Sunday, May 13, 2018

The Anachronism that is Cuba


I’ve always loved the energy of our Cuban friends. I love the fact that they can’t talk without using their hands, fall easily into laughter and will dance at the drop of a straw hat. How could they have such obvious lust for life when I’d heard their family tales of growing up, facing repression and ultimately escaping their homeland? This is part of why I felt the strong draw to see this island before it became the Miami Beach of the Caribbean.

We’ve now been twice. Our first visit was during the questionable days when flights were
unavailable directly from the US and group “People-2-People” educational experiences were
the only way to visit. We were so befuddled, mesmerized and intrigued by it that we recently returned with six friends to share this perplexing island before travel restrictions were once again tightened. I’m not sure what I can definitively say about Cuba even after several weeks on the island. I still scratch my head as I did before I first stepped foot on its soil.

As a former Spanish colony painted with French, African, American and Jamaican influences, the breadth of Cuba’s heritage is staggering. Historical heirlooms- forts, palaces, plazas and colonial towns- dominate the landscape. You can easily understand why it was the object of desire for pirates and explorers alike. The people of Cuba have kept the country’s effervescent, seductive culture alive for centuries, revering their poets, writers, musicians and dancers. Cuba remains a paradise and an anachronism in a world that has become ever-more globalized.

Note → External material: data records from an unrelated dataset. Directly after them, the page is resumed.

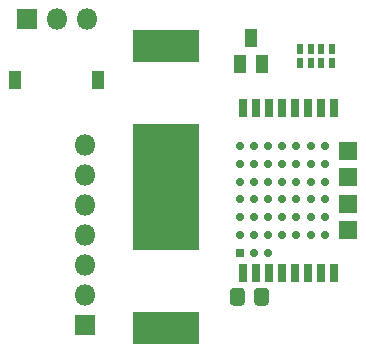
<source format=gbr>
%TF.GenerationSoftware,KiCad,Pcbnew,5.1.6-1.fc32*%
%TF.CreationDate,2020-06-07T18:14:15-07:00*%
%TF.ProjectId,hypnos,6879706e-6f73-42e6-9b69-6361645f7063,rev?*%
%TF.SameCoordinates,Original*%
%TF.FileFunction,Soldermask,Top*%
%TF.FilePolarity,Negative*%
%FSLAX46Y46*%
G04 Gerber Fmt 4.6, Leading zero omitted, Abs format (unit mm)*
G04 Created by KiCad (PCBNEW 5.1.6-1.fc32) date 2020-06-07 18:14:15*
%MOMM*%
%LPD*%
G01*
G04 APERTURE LIST*
%ADD10O,1.800000X1.800000*%
%ADD11R,1.800000X1.800000*%
%ADD12R,0.700000X0.700000*%
%ADD13C,0.700000*%
%ADD14R,1.600000X1.600000*%
%ADD15R,0.800000X1.600000*%
%ADD16R,0.600000X0.900000*%
%ADD17R,1.100000X1.500000*%
%ADD18R,5.660000X10.705000*%
%ADD19R,5.660000X2.700000*%
G04 APERTURE END LIST*
D10*
%TO.C,J3*%
X106700000Y-107460000D03*
X106700000Y-110000000D03*
X106700000Y-112540000D03*
X106700000Y-115080000D03*
X106700000Y-117620000D03*
X106700000Y-120160000D03*
D11*
X106700000Y-122700000D03*
%TD*%
D10*
%TO.C,J1*%
X106880000Y-96800000D03*
X104340000Y-96800000D03*
D11*
X101800000Y-96800000D03*
%TD*%
D12*
%TO.C,U2*%
X119800000Y-116550000D03*
D13*
X122200000Y-116550000D03*
X121000000Y-116550000D03*
X119800000Y-115050000D03*
X119800000Y-107550000D03*
X119800000Y-113550000D03*
X119800000Y-112050000D03*
X119800000Y-110550000D03*
X119800000Y-109050000D03*
X127000000Y-115050000D03*
X125800000Y-115050000D03*
X124600000Y-115050000D03*
X123400000Y-115050000D03*
X122200000Y-115050000D03*
X121000000Y-115050000D03*
X127000000Y-107550000D03*
X125800000Y-107550000D03*
X124600000Y-107550000D03*
X123400000Y-107550000D03*
X122200000Y-107550000D03*
X121000000Y-107550000D03*
D14*
X129000000Y-114680000D03*
X129000000Y-112430000D03*
X129000000Y-110180000D03*
X129000000Y-107930000D03*
D13*
X125800000Y-113550000D03*
X127000000Y-113550000D03*
X127000000Y-112050000D03*
X125800000Y-112050000D03*
X125800000Y-110550000D03*
X127000000Y-110550000D03*
X127000000Y-109050000D03*
X125800000Y-109050000D03*
X124600000Y-113550000D03*
X124600000Y-112050000D03*
X124600000Y-110550000D03*
X124600000Y-109050000D03*
X123400000Y-113550000D03*
X123400000Y-112050000D03*
X123400000Y-110550000D03*
X123400000Y-109050000D03*
X122200000Y-113550000D03*
X122200000Y-112050000D03*
X122200000Y-110550000D03*
X122200000Y-109050000D03*
X121000000Y-113550000D03*
X121000000Y-112050000D03*
X121000000Y-110550000D03*
X121000000Y-109050000D03*
D15*
X127800000Y-118300000D03*
X126700000Y-118300000D03*
X125600000Y-118300000D03*
X124500000Y-118300000D03*
X123400000Y-118300000D03*
X122300000Y-118300000D03*
X121200000Y-118300000D03*
X120100000Y-118300000D03*
X120100000Y-104300000D03*
X121200000Y-104300000D03*
X122300000Y-104300000D03*
X123400000Y-104300000D03*
X124500000Y-104300000D03*
X125600000Y-104300000D03*
X126700000Y-104300000D03*
X127800000Y-104300000D03*
%TD*%
D16*
%TO.C,U1*%
X124900000Y-99300000D03*
X125800000Y-99300000D03*
X126700000Y-99300000D03*
X127600000Y-99300000D03*
X127600000Y-100500000D03*
X126700000Y-100500000D03*
X125800000Y-100500000D03*
X124900000Y-100500000D03*
%TD*%
D17*
%TO.C,SW1*%
X100800000Y-101900000D03*
X107800000Y-101900000D03*
%TD*%
%TO.C,Q1*%
X119800000Y-100600000D03*
X121700000Y-100600000D03*
X120750000Y-98400000D03*
%TD*%
%TO.C,C1*%
G36*
G01*
X121025000Y-120778262D02*
X121025000Y-119821738D01*
G75*
G02*
X121296738Y-119550000I271738J0D01*
G01*
X122003262Y-119550000D01*
G75*
G02*
X122275000Y-119821738I0J-271738D01*
G01*
X122275000Y-120778262D01*
G75*
G02*
X122003262Y-121050000I-271738J0D01*
G01*
X121296738Y-121050000D01*
G75*
G02*
X121025000Y-120778262I0J271738D01*
G01*
G37*
G36*
G01*
X118975000Y-120778262D02*
X118975000Y-119821738D01*
G75*
G02*
X119246738Y-119550000I271738J0D01*
G01*
X119953262Y-119550000D01*
G75*
G02*
X120225000Y-119821738I0J-271738D01*
G01*
X120225000Y-120778262D01*
G75*
G02*
X119953262Y-121050000I-271738J0D01*
G01*
X119246738Y-121050000D01*
G75*
G02*
X118975000Y-120778262I0J271738D01*
G01*
G37*
%TD*%
D18*
%TO.C,BT1*%
X113600000Y-111005000D03*
D19*
X113600000Y-122910000D03*
X113600000Y-99100000D03*
%TD*%
M02*

</source>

It’s hard to ferret out the truth as those you meet share the “party line” on the brave resistance fighters who saved them from the corrupt Battista regime. To me, the question remains which is the lesser of two evils and what lies ahead now that Raul Castro has stepped down. Guides tout the country’s medical and educational system, low crime rate and lack of drug use.  Lack of resources and even basic food items, low wages, inadequate housing, corruption and minimal opportunity for advancement paint a different picture.
The dual currency system also leaves me scratching my head. Since credit cards and ATMs
aren’t available in Cuba, visitors must come laden with cash for exchange into CUCs- Cuban Convertible Pesos. These mirror the dollar except for the 13% exchange rate levied on US dollar exchanges and only US dollar exchanges (a final little F-U from the Castros?) Locals use CUP, Cuban Pesos, so prices are posted in both currencies, although goods for locals are heavily subsidized for those lucky few who can afford them.

What lies ahead? With our mercurial leadership, we opted for trip insurance for the first time in our lives- not out of fear of storms or family illness, but out of alarm that the US may close access before our trip. Travel sanctions actually increased while we were in-country but did not affect our return. Yes, you can still visit Cuba at this time, but are restricted from financially supporting government-owned facilities and businesses.

I certainly wouldn’t want to be the owner of one of the expensive People-2-People tour licenses. I can only equate the situation to that of a NYC cabbie holding a taxi medallion, watching as Uber and a myriad of providers chip away at his profits. If Cuba continues to open up as is expected, the day may ultimately come when Americans can come and go at will, enjoying luxurious hotels and white sand beaches, outside the confines of P2P programs.  Or maybe not?